What the task asks
Transcribe the entries exactly as each line appears.

Collected data
-- Opening Marker --

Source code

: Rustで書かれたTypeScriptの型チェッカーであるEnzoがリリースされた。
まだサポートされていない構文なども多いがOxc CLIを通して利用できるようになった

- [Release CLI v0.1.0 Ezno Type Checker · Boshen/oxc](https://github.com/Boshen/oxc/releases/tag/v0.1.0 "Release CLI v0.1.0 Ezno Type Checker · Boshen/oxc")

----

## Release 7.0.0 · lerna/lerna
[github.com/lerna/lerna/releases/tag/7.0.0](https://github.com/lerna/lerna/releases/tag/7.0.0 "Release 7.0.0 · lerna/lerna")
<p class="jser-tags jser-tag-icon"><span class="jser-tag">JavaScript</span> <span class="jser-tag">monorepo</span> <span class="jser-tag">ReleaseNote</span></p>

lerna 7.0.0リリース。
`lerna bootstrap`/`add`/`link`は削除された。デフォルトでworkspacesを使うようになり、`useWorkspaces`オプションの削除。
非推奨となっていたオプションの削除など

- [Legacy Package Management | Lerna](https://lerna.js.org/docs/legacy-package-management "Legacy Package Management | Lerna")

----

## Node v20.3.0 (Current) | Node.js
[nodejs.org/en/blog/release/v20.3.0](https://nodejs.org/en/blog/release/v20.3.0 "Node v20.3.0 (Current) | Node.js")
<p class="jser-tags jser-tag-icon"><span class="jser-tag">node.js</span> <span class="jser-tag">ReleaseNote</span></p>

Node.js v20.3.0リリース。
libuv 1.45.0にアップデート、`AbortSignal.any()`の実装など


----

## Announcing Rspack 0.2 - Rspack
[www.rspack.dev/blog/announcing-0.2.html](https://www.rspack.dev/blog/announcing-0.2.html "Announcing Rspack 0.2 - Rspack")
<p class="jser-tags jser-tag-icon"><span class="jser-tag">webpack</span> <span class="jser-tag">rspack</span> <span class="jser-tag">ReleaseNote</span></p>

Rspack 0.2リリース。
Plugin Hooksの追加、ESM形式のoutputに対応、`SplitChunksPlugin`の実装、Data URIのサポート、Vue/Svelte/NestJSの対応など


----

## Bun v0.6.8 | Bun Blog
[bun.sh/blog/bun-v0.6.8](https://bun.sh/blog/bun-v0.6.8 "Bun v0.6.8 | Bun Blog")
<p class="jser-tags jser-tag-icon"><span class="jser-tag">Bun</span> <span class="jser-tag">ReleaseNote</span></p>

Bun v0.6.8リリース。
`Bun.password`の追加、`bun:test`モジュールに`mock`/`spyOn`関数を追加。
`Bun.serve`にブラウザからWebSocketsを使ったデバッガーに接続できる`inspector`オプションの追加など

-- Closing Marker --

Completed exercise
Source code

: Rustで書かれたTypeScriptの型チェッカーであるEnzoがリリースされた。
まだサポートされていない構文なども多いがOxc CLIを通して利用できるようになった

- [Release CLI v0.1.0 Ezno Type Checker · Boshen/oxc](https://github.com/Boshen/oxc/releases/tag/v0.1.0 "Release CLI v0.1.0 Ezno Type Checker · Boshen/oxc")

----

## Release 7.0.0 · lerna/lerna
[github.com/lerna/lerna/releases/tag/7.0.0](https://github.com/lerna/lerna/releases/tag/7.0.0 "Release 7.0.0 · lerna/lerna")
<p class="jser-tags jser-tag-icon"><span class="jser-tag">JavaScript</span> <span class="jser-tag">monorepo</span> <span class="jser-tag">ReleaseNote</span></p>

lerna 7.0.0リリース。
`lerna bootstrap`/`add`/`link`は削除された。デフォルトでworkspacesを使うようになり、`useWorkspaces`オプションの削除。
非推奨となっていたオプションの削除など

- [Legacy Package Management | Lerna](https://lerna.js.org/docs/legacy-package-management "Legacy Package Management | Lerna")

----

## Node v20.3.0 (Current) | Node.js
[nodejs.org/en/blog/release/v20.3.0](https://nodejs.org/en/blog/release/v20.3.0 "Node v20.3.0 (Current) | Node.js")
<p class="jser-tags jser-tag-icon"><span class="jser-tag">node.js</span> <span class="jser-tag">ReleaseNote</span></p>

Node.js v20.3.0リリース。
libuv 1.45.0にアップデート、`AbortSignal.any()`の実装など


----

## Announcing Rspack 0.2 - Rspack
[www.rspack.dev/blog/announcing-0.2.html](https://www.rspack.dev/blog/announcing-0.2.html "Announcing Rspack 0.2 - Rspack")
<p class="jser-tags jser-tag-icon"><span class="jser-tag">webpack</span> <span class="jser-tag">rspack</span> <span class="jser-tag">ReleaseNote</span></p>

Rspack 0.2リリース。
Plugin Hooksの追加、ESM形式のoutputに対応、`SplitChunksPlugin`の実装、Data URIのサポート、Vue/Svelte/NestJSの対応など


----

## Bun v0.6.8 | Bun Blog
[bun.sh/blog/bun-v0.6.8](https://bun.sh/blog/bun-v0.6.8 "Bun v0.6.8 | Bun Blog")
<p class="jser-tags jser-tag-icon"><span class="jser-tag">Bun</span> <span class="jser-tag">ReleaseNote</span></p>

Bun v0.6.8リリース。
`Bun.password`の追加、`bun:test`モジュールに`mock`/`spyOn`関数を追加。
`Bun.serve`にブラウザからWebSocketsを使ったデバッガーに接続できる`inspector`オプションの追加など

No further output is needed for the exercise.